Helfer der Rettungsdienste berichteten, das Flugzeug sei in mehrere Teile zerbrochen. "Es ist ein Wunder, dass überhaupt jemand überlebte", sagte ein Augenzeuge. Ein Helfer berichtete: "Das Wrack war total verkohlt und voller Leichen. Da sah nichts mehr wie ein Flugzeug aus."

(c) APA

Die Fluggesellschaft Spanair befindet sich seit geraumer Zeit in wirtschaftlichen Schwierigkeiten. Die skandinavische Muttergesellschaft SAS hatte vergeblich versucht, einen Käufer für das kränkelnde Unternehmen zu finden. Zurzeit ist Spanair dabei, fast ein Drittel der Beschäftigten zu entlassen und das Streckennetz zu reduzieren.

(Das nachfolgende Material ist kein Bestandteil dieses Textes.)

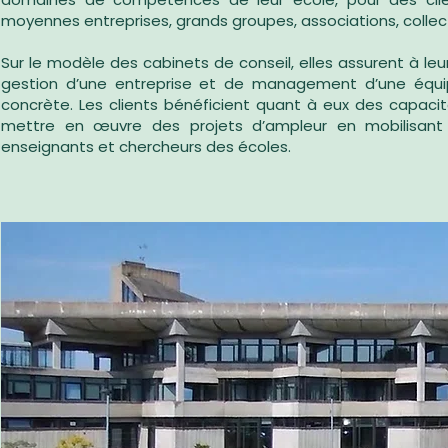
moyennes entreprises, grands groupes, associations, collectivi
Sur le modèle des cabinets de conseil, elles assurent à le
gestion d’une entreprise et de management d’une équipe
concrète. Les clients bénéficient quant à eux des capacit
mettre en œuvre des projets d’ampleur en mobilisant
enseignants et chercheurs des écoles.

Auf dem Madrider Flughafen hatte es vor knapp 25 Jahren zwei schwere Flugzeugkatastrophen gegeben. Am 27. November 1983 war ein Jumbojet der kolumbianischen Linie Avianca beim Landeanflug abgestürzt, 181 Menschen starben. Wenige Tage später gab es 93 Tote bei einem Zusammenstoß zweier Maschinen im dichten Nebel.